[Entries provided Boundary: Start]

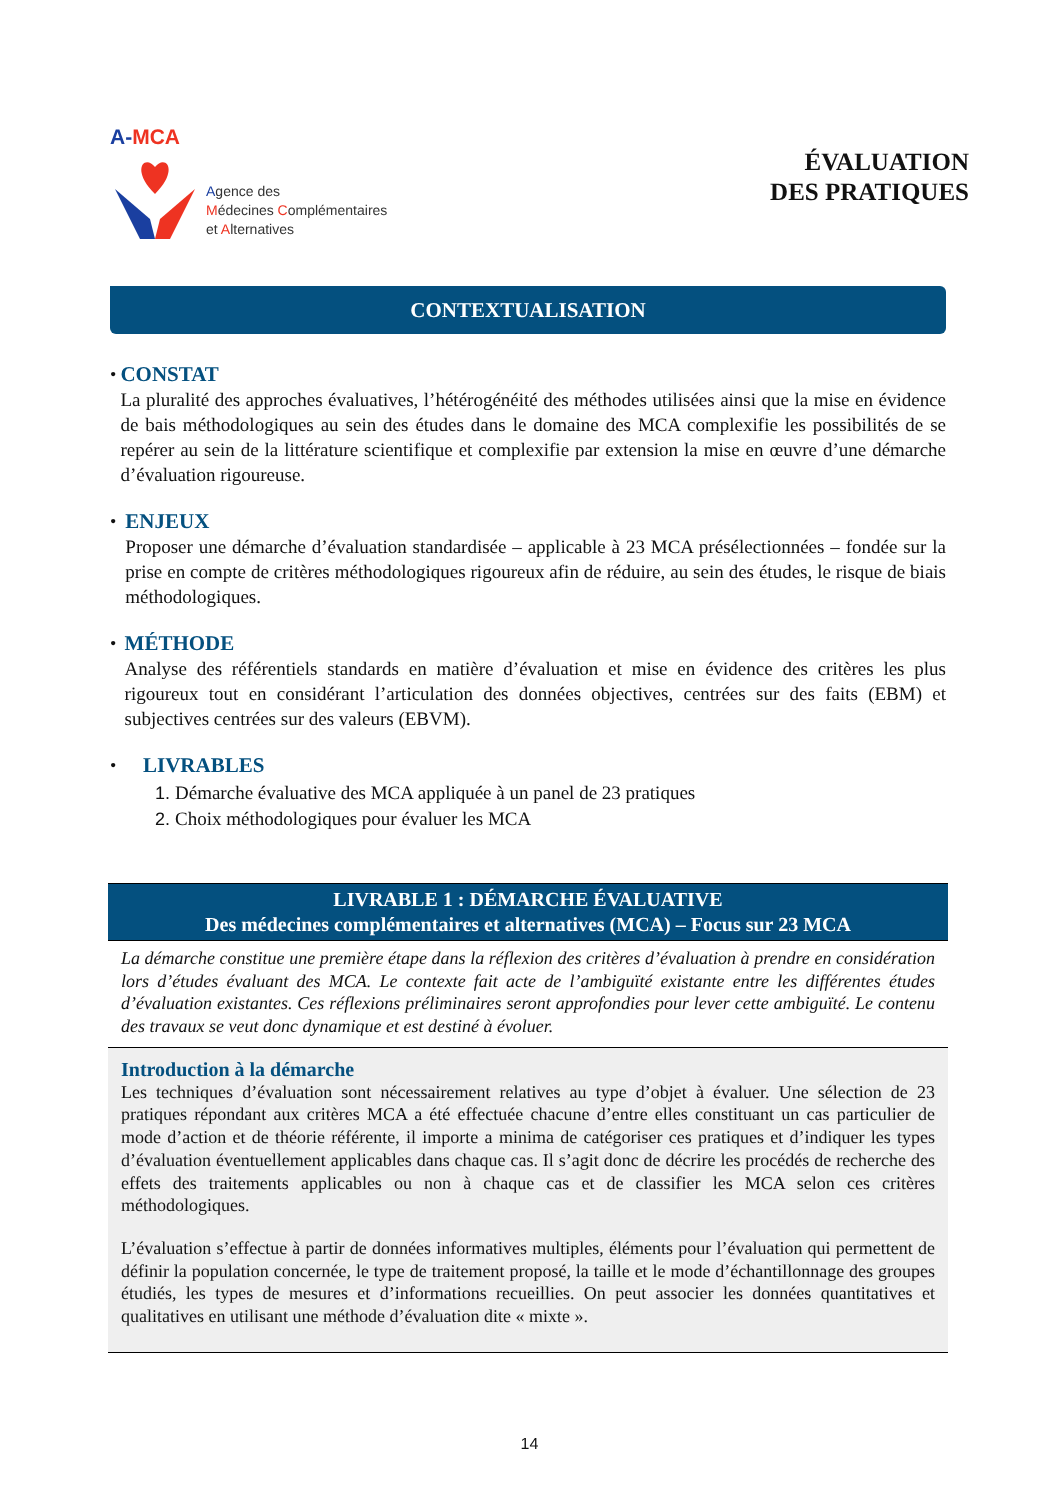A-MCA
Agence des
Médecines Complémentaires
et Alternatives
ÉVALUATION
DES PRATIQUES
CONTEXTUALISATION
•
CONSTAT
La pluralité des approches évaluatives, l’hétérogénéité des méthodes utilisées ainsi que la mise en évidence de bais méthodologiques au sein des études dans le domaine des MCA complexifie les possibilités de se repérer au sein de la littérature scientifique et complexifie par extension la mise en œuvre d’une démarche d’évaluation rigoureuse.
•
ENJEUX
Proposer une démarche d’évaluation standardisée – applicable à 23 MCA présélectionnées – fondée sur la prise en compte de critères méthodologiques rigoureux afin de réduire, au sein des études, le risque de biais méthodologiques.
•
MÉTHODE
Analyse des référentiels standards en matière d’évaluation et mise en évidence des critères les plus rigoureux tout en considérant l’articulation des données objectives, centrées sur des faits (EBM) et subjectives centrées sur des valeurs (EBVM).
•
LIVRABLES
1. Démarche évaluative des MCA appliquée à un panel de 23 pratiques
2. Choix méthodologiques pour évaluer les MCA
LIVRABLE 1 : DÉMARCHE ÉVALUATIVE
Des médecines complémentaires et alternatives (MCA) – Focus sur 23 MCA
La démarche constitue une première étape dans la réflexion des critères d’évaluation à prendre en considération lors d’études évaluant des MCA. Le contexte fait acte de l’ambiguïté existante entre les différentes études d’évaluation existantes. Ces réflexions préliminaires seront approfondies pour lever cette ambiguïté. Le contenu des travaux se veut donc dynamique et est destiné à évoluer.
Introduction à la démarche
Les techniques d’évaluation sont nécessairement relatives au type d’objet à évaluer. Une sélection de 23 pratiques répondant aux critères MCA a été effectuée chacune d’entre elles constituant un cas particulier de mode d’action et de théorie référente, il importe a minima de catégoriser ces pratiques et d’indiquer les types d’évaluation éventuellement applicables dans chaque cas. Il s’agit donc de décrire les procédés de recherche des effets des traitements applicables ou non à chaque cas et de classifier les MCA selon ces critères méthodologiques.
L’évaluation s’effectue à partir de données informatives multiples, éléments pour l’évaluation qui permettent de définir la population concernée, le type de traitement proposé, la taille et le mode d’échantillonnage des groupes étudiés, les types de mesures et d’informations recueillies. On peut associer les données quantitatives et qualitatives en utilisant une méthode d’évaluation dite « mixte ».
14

[Entries provided Boundary: End]
[Entries provided Boundary: Start]

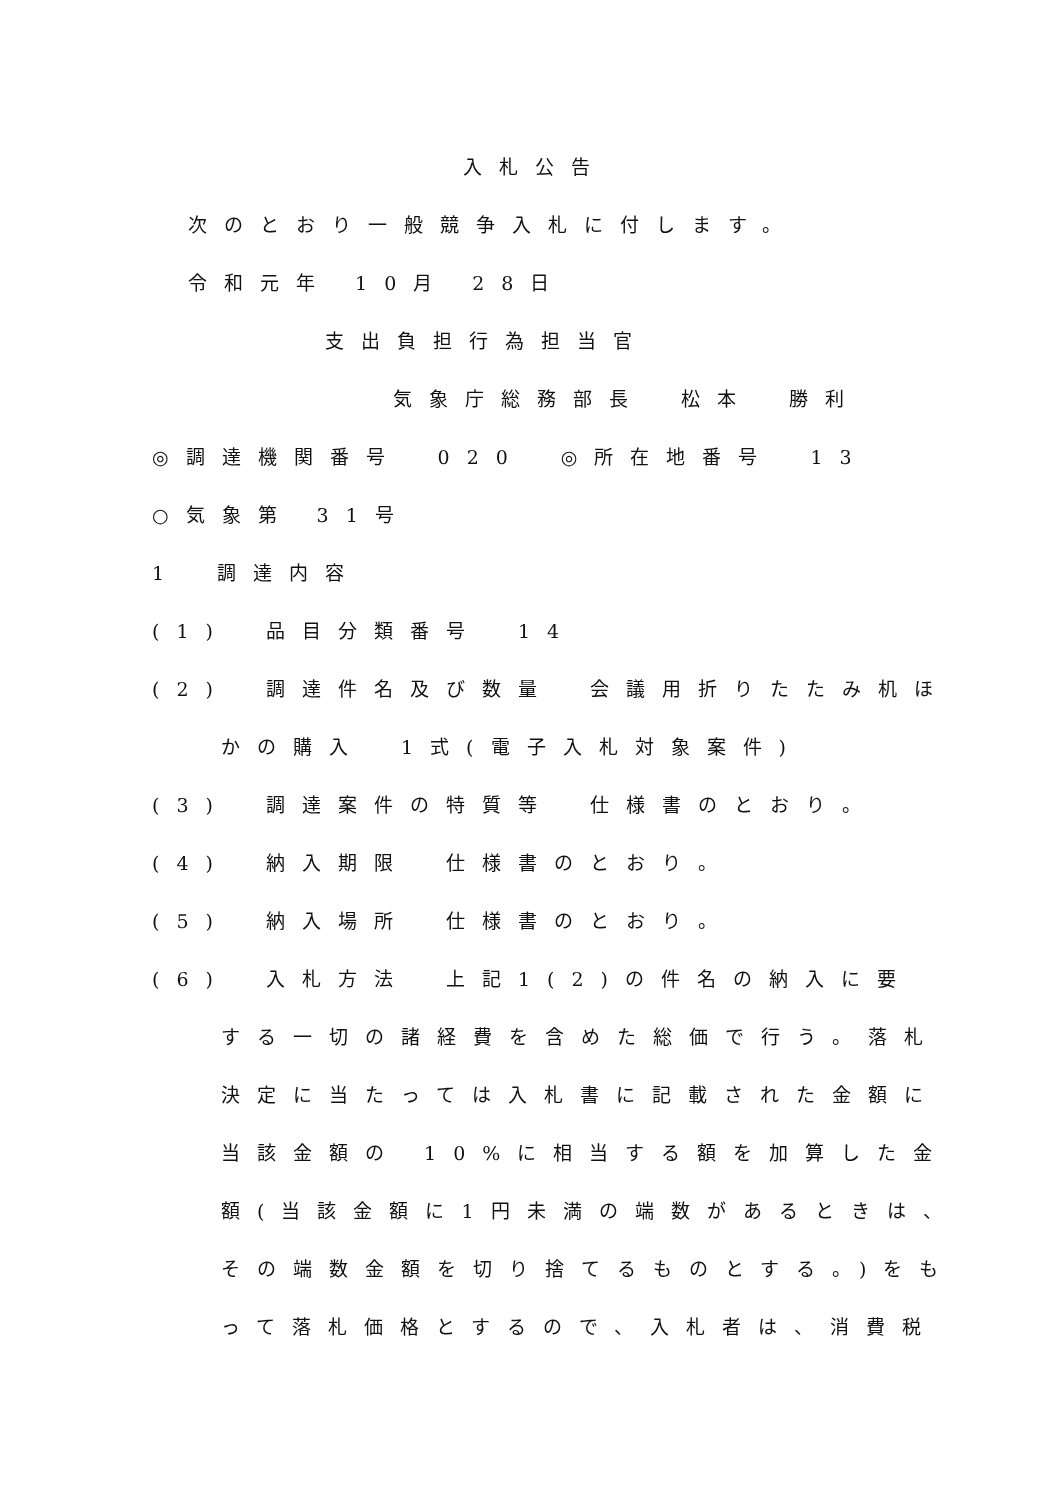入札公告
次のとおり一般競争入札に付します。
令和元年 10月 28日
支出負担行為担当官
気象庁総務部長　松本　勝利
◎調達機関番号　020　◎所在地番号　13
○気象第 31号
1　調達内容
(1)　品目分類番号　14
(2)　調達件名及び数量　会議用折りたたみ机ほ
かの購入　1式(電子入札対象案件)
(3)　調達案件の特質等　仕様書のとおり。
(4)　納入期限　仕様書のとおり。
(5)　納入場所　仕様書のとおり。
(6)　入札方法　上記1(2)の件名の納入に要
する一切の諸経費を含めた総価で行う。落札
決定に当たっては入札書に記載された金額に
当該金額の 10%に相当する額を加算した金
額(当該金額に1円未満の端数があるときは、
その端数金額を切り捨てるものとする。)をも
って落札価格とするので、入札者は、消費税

[Entries provided Boundary: End]

Activity: From the records above, copy out the line with "(2)　調達件名及び数量　会議用折りたたみ机ほ", the line with "って落札価格とするので、入札者は、消費税", and every line between them, word for word.

Expected answer:
(2)　調達件名及び数量　会議用折りたたみ机ほ
かの購入　1式(電子入札対象案件)
(3)　調達案件の特質等　仕様書のとおり。
(4)　納入期限　仕様書のとおり。
(5)　納入場所　仕様書のとおり。
(6)　入札方法　上記1(2)の件名の納入に要
する一切の諸経費を含めた総価で行う。落札
決定に当たっては入札書に記載された金額に
当該金額の 10%に相当する額を加算した金
額(当該金額に1円未満の端数があるときは、
その端数金額を切り捨てるものとする。)をも
って落札価格とするので、入札者は、消費税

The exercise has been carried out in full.